◆ READING PASSAGE
━━━━━━━━━━━━━━━━━━━━

Evaluate the Efficacy and Safety of the Prophylactic Use of PEG-rhG-CSF in Children With Hematological Malignancies

A Multi-center, Open-label, Randomized Controlled Study to Evaluate the Efficacy and Safety of the Prophylactic Use of Pegylated Recombinant Human Granulocyte Colony Stimulating Factor After Chemotherapy in Children With Hematological Malignancies

The incidence of infectious complications in hematological malignancies is higher than that in children with solid tumors, which may be related to the type and dose intensity of chemotherapy regimens used in hematological tumors. The treatment of childhood cancer has changed in the past few decades: intensive treatment and good supportive treatment can improve the 5-year survival rate of children. The aim of this study was to evaluate the efficacy and safety of prophylactic use of pegylated recombinant human granulocyte colony-stimulating factor (PEG-rhG-CSF) after chemotherapy in children with hematological malignancies.

━━━━━━━━━━━━━━━━━━━━

◆ ENTRIES SUPPLIED
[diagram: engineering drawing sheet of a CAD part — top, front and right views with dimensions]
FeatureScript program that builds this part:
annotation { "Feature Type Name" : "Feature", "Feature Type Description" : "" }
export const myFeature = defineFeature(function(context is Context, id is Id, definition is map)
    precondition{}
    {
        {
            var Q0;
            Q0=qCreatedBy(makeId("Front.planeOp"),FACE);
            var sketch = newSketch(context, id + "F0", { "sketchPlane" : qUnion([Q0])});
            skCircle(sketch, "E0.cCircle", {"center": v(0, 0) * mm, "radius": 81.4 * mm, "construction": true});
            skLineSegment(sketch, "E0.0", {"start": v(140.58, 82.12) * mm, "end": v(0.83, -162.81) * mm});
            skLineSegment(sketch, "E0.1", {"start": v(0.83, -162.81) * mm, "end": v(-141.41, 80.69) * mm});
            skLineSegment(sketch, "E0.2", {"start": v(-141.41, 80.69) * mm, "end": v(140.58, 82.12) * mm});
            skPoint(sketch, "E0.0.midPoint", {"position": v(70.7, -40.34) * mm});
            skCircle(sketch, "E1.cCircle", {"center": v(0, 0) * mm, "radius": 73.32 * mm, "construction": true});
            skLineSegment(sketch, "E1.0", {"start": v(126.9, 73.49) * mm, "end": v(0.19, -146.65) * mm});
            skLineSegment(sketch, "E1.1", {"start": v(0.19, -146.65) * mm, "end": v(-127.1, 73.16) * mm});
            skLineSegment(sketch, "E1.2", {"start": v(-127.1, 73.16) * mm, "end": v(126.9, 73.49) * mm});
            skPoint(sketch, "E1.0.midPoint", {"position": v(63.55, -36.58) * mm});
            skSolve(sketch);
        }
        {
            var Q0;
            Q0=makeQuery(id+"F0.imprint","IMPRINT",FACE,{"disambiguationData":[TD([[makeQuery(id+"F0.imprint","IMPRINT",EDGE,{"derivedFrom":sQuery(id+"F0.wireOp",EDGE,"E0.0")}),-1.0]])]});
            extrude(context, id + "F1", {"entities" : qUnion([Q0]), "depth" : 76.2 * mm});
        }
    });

━━━━━━━━━━━━━━━━━━━━

◆ AIM OF THE EXERCISE
In the PEG-rhG-CSF study description, reproduce the passage starting at "The incidence of" and ending at "with hematological malignancies.", substituting "infection-related complications" for "infectious complications".

◆ THE ANSWER
The incidence of infection-related complications in hematological malignancies is higher than that in children with solid tumors, which may be related to the type and dose intensity of chemotherapy regimens used in hematological tumors. The treatment of childhood cancer has changed in the past few decades: intensive treatment and good supportive treatment can improve the 5-year survival rate of children. The aim of this study was to evaluate the efficacy and safety of prophylactic use of pegylated recombinant human granulocyte colony-stimulating factor (PEG-rhG-CSF) after chemotherapy in children with hematological malignancies.